▶ [WHAT IS BEING ASKED] Keep the wording of each record exactly the same when you repeat it, and leave out pictures.

▶ [DATA FOR THIS TASK]
- - - - - - -

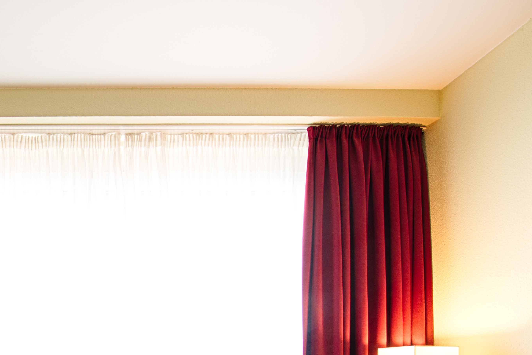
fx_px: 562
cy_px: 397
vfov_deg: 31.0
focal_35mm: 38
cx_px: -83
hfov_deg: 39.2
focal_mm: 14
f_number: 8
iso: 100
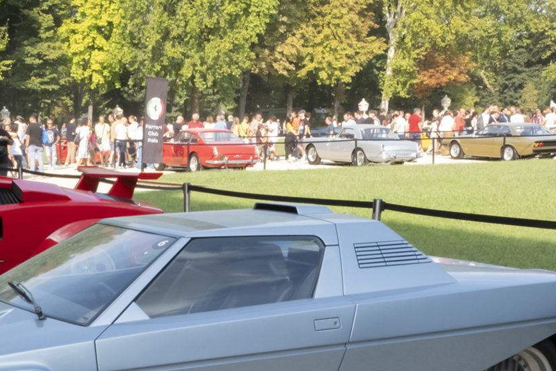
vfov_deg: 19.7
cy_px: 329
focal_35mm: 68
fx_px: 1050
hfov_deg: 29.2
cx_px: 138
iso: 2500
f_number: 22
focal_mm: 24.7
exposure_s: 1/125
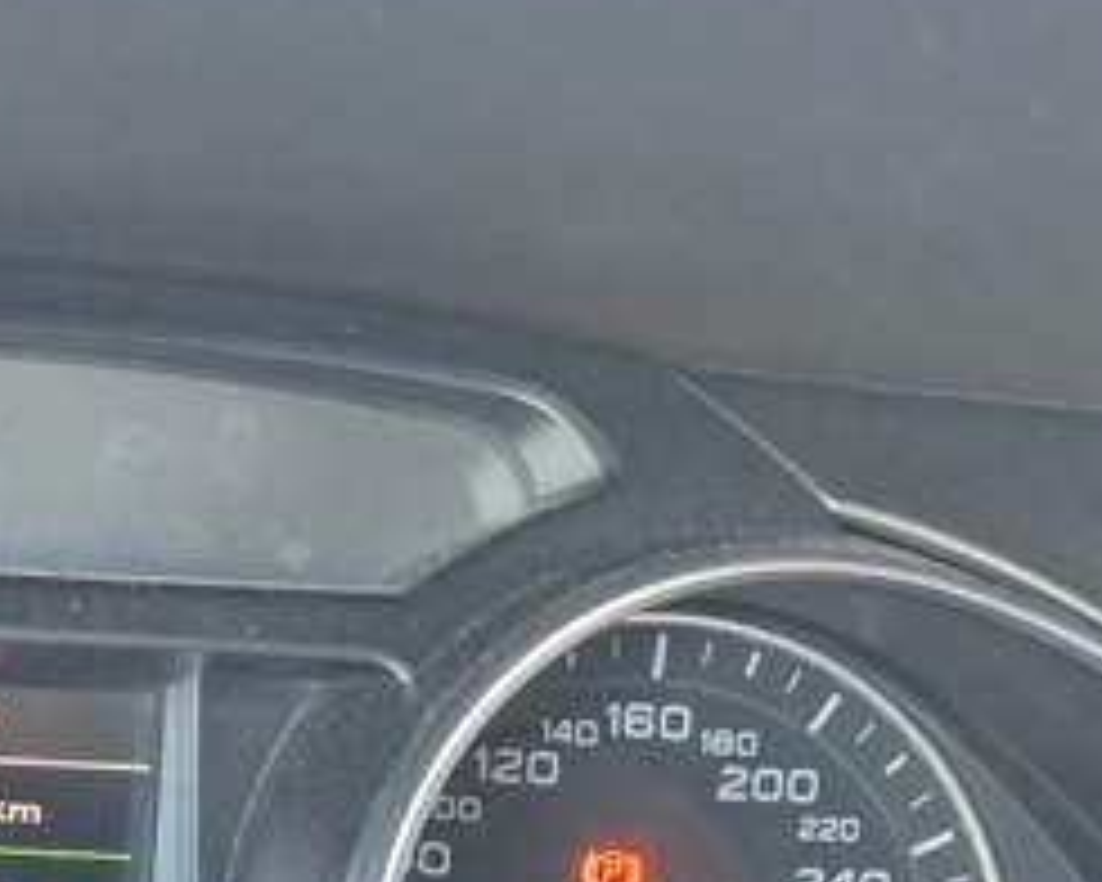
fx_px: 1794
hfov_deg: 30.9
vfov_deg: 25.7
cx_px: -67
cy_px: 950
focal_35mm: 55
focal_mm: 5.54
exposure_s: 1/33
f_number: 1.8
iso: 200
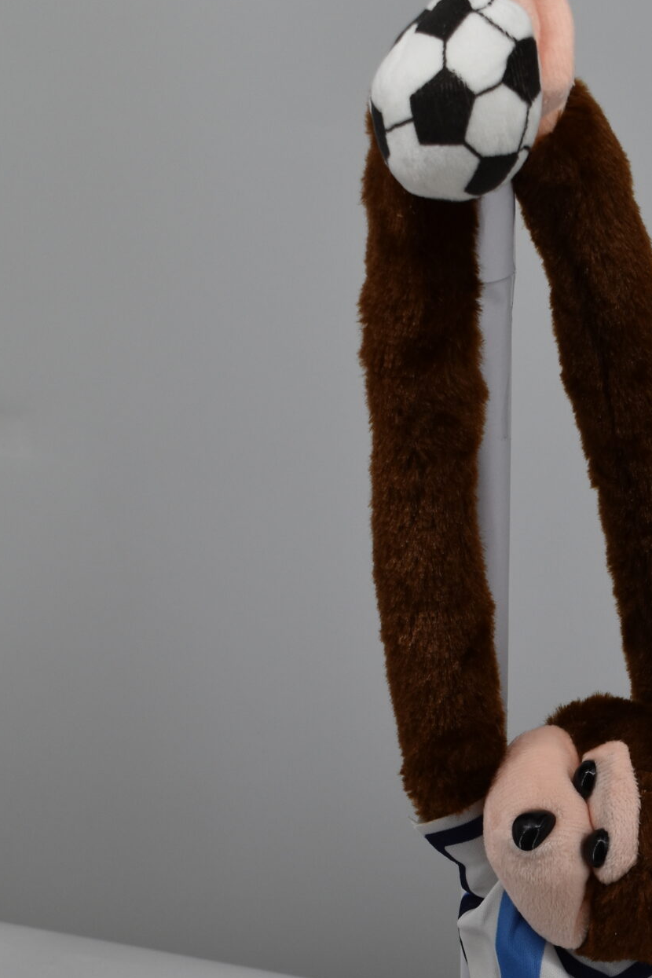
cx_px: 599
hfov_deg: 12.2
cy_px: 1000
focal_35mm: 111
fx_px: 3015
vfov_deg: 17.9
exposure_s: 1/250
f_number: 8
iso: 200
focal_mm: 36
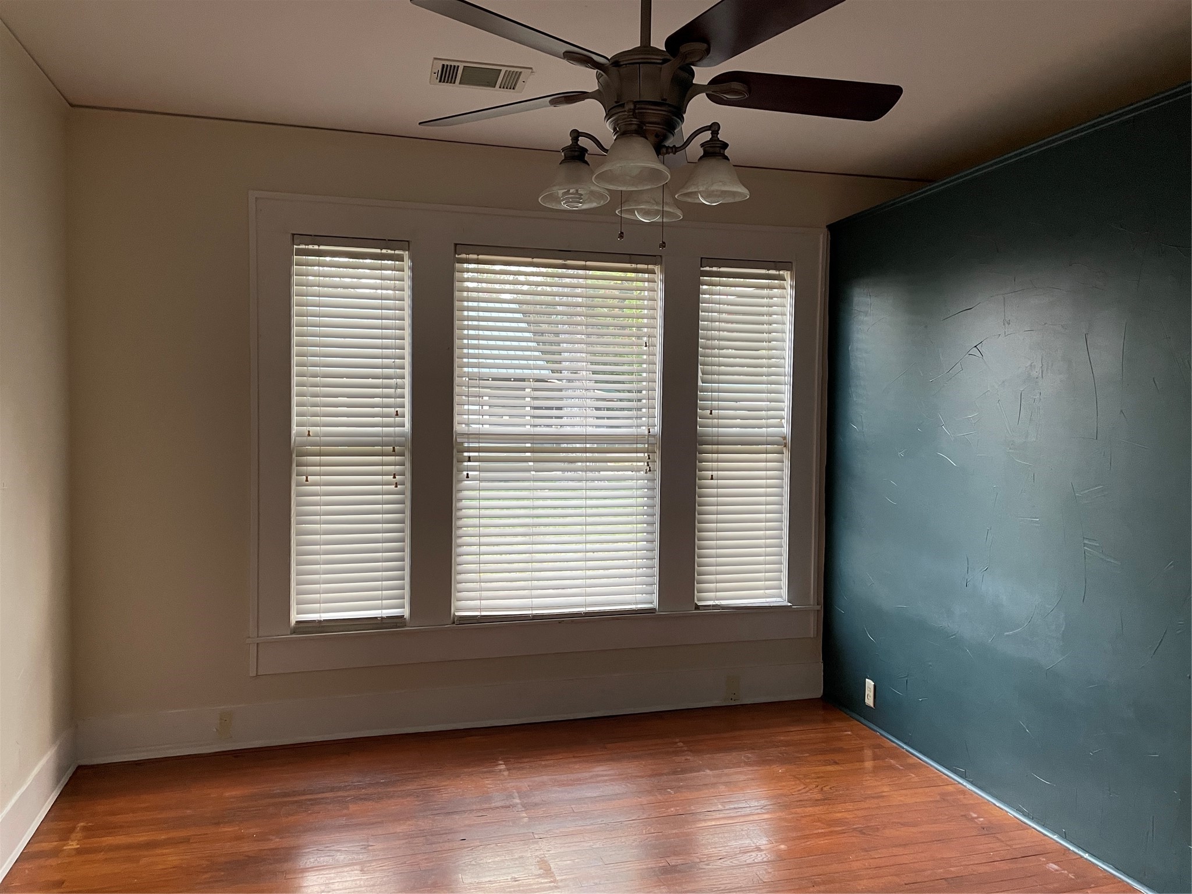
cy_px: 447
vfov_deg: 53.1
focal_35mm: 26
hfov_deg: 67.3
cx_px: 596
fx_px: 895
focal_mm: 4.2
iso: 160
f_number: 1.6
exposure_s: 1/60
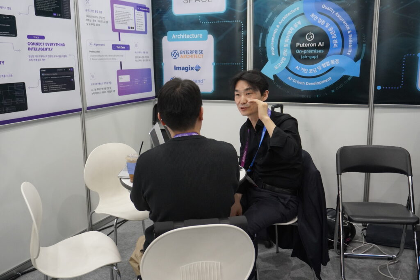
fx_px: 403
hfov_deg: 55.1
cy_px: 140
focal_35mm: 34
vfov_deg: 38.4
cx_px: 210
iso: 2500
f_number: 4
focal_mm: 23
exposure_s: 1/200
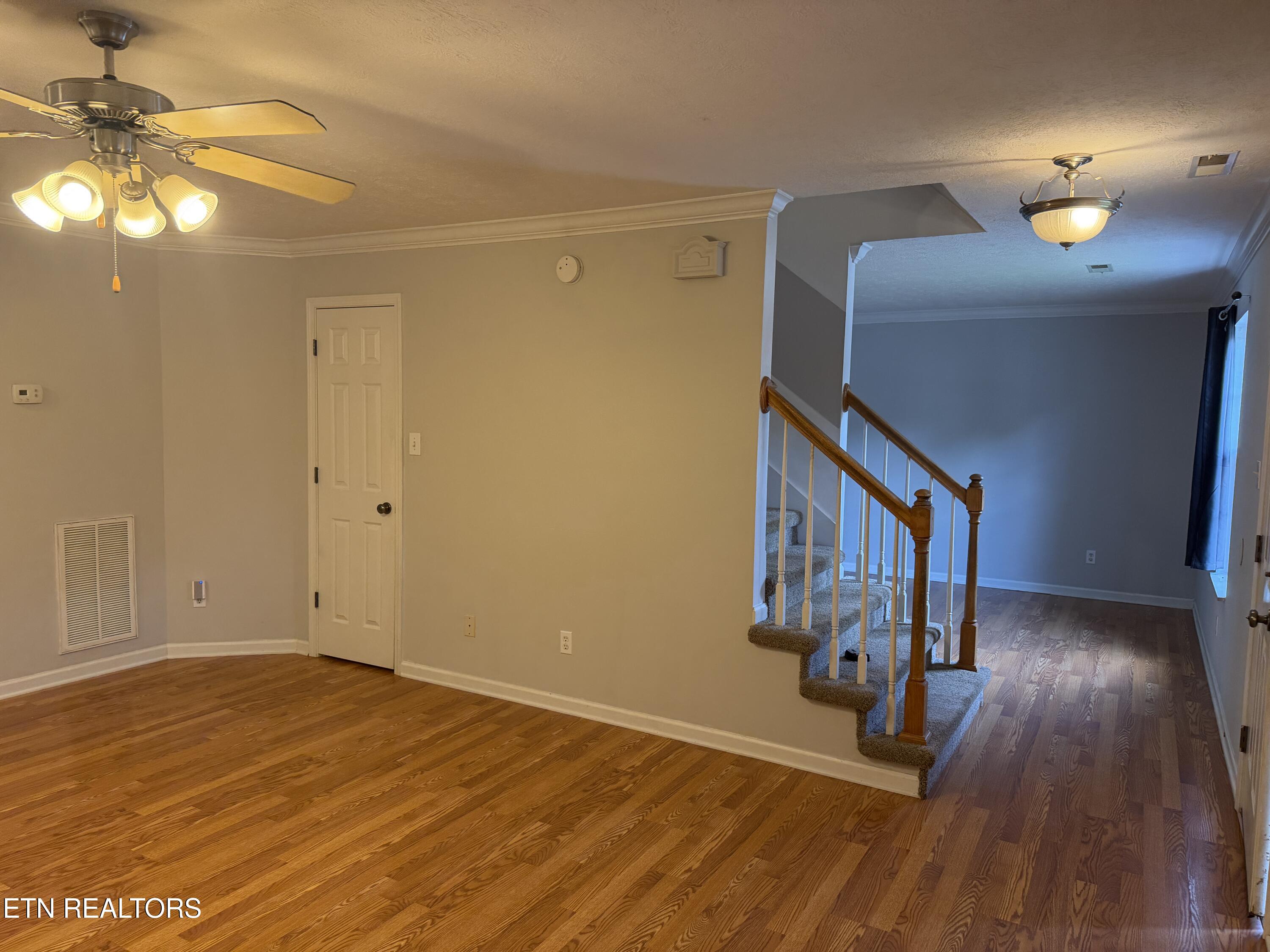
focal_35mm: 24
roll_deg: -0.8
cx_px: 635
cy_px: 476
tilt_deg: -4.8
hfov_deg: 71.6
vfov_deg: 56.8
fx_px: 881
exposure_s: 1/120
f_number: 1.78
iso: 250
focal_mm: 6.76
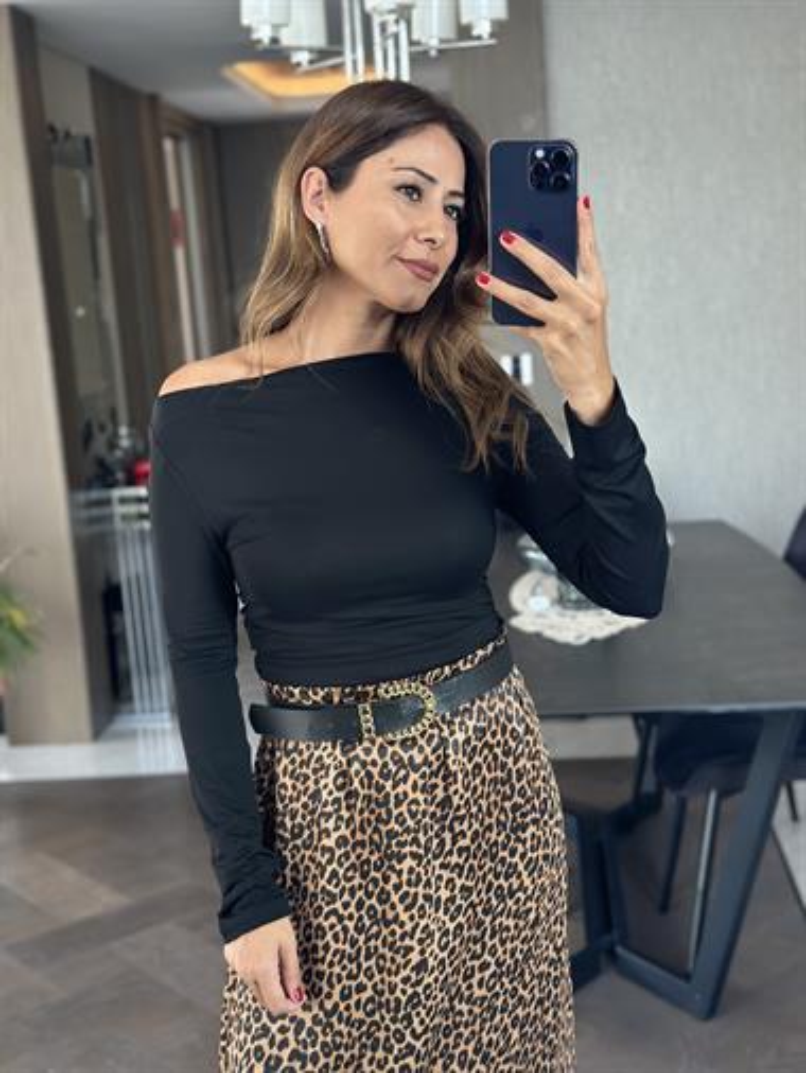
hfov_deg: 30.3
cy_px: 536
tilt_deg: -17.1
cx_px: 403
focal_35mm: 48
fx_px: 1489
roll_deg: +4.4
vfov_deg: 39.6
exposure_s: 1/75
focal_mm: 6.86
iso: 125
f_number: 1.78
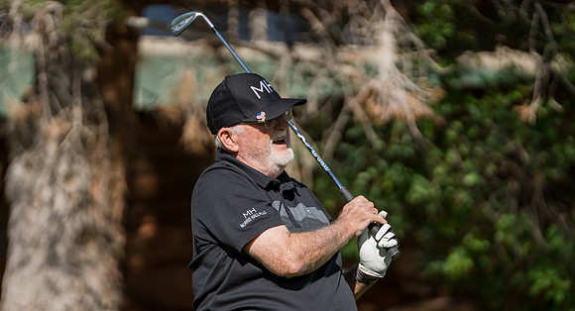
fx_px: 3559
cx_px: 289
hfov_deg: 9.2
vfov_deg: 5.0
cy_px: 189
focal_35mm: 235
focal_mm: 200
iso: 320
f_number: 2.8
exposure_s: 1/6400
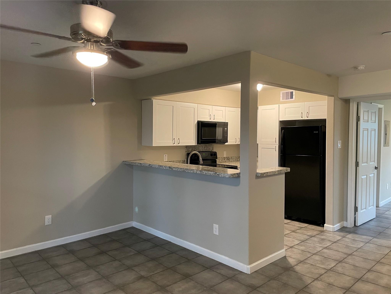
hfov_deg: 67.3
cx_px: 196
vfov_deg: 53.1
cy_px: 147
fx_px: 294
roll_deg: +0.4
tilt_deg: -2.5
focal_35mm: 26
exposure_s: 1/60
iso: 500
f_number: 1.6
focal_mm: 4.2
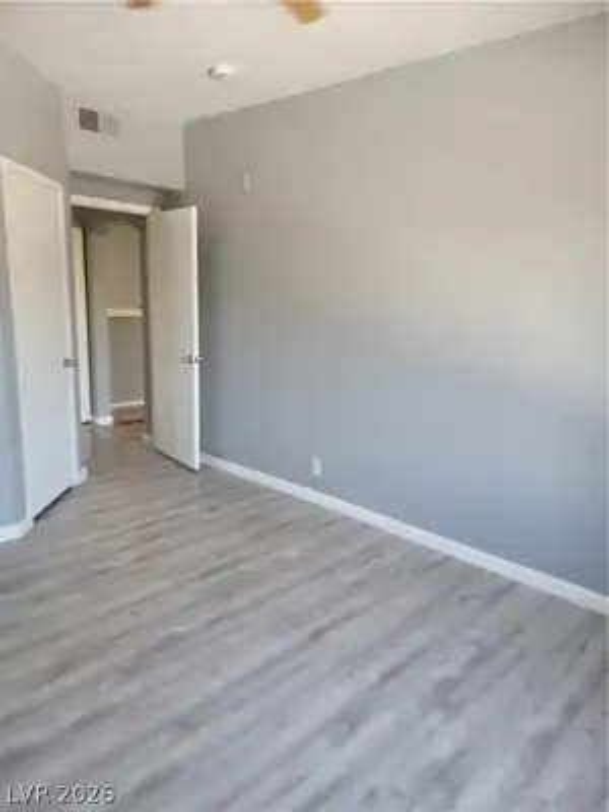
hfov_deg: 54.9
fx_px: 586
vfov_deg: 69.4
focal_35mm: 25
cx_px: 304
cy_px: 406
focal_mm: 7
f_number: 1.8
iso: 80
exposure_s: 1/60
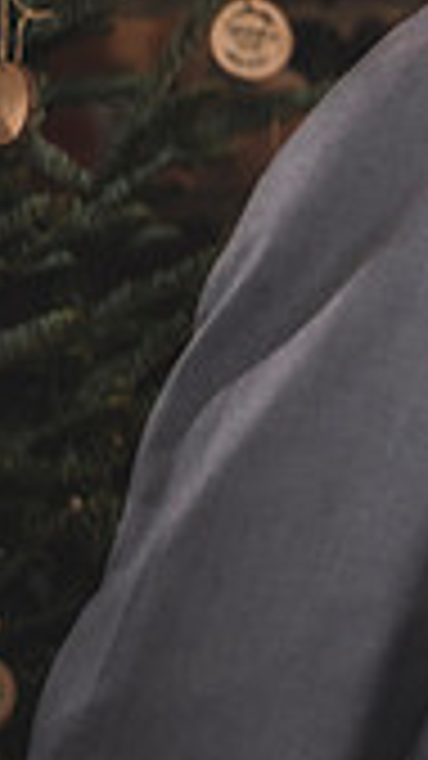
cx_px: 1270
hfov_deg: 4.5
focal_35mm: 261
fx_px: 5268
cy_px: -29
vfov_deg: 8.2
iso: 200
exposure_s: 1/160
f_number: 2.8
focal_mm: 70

- - - - - - -

▶ [RESPONSE]
fx_px: 562
cy_px: 397
vfov_deg: 31.0
focal_35mm: 38
cx_px: -83
hfov_deg: 39.2
focal_mm: 14
f_number: 8
iso: 100
vfov_deg: 19.7
cy_px: 329
focal_35mm: 68
fx_px: 1050
hfov_deg: 29.2
cx_px: 138
iso: 2500
f_number: 22
focal_mm: 24.7
exposure_s: 1/125
fx_px: 1794
hfov_deg: 30.9
vfov_deg: 25.7
cx_px: -67
cy_px: 950
focal_35mm: 55
focal_mm: 5.54
exposure_s: 1/33
f_number: 1.8
iso: 200
cx_px: 599
hfov_deg: 12.2
cy_px: 1000
focal_35mm: 111
fx_px: 3015
vfov_deg: 17.9
exposure_s: 1/250
f_number: 8
iso: 200
focal_mm: 36
cy_px: 447
vfov_deg: 53.1
focal_35mm: 26
hfov_deg: 67.3
cx_px: 596
fx_px: 895
focal_mm: 4.2
iso: 160
f_number: 1.6
exposure_s: 1/60
fx_px: 403
hfov_deg: 55.1
cy_px: 140
focal_35mm: 34
vfov_deg: 38.4
cx_px: 210
iso: 2500
f_number: 4
focal_mm: 23
exposure_s: 1/200
focal_35mm: 24
roll_deg: -0.8
cx_px: 635
cy_px: 476
tilt_deg: -4.8
hfov_deg: 71.6
vfov_deg: 56.8
fx_px: 881
exposure_s: 1/120
f_number: 1.78
iso: 250
focal_mm: 6.76
hfov_deg: 30.3
cy_px: 536
tilt_deg: -17.1
cx_px: 403
focal_35mm: 48
fx_px: 1489
roll_deg: +4.4
vfov_deg: 39.6
exposure_s: 1/75
focal_mm: 6.86
iso: 125
f_number: 1.78
fx_px: 3559
cx_px: 289
hfov_deg: 9.2
vfov_deg: 5.0
cy_px: 189
focal_35mm: 235
focal_mm: 200
iso: 320
f_number: 2.8
exposure_s: 1/6400
hfov_deg: 67.3
cx_px: 196
vfov_deg: 53.1
cy_px: 147
fx_px: 294
roll_deg: +0.4
tilt_deg: -2.5
focal_35mm: 26
exposure_s: 1/60
iso: 500
f_number: 1.6
focal_mm: 4.2
hfov_deg: 54.9
fx_px: 586
vfov_deg: 69.4
focal_35mm: 25
cx_px: 304
cy_px: 406
focal_mm: 7
f_number: 1.8
iso: 80
exposure_s: 1/60
cx_px: 1270
hfov_deg: 4.5
focal_35mm: 261
fx_px: 5268
cy_px: -29
vfov_deg: 8.2
iso: 200
exposure_s: 1/160
f_number: 2.8
focal_mm: 70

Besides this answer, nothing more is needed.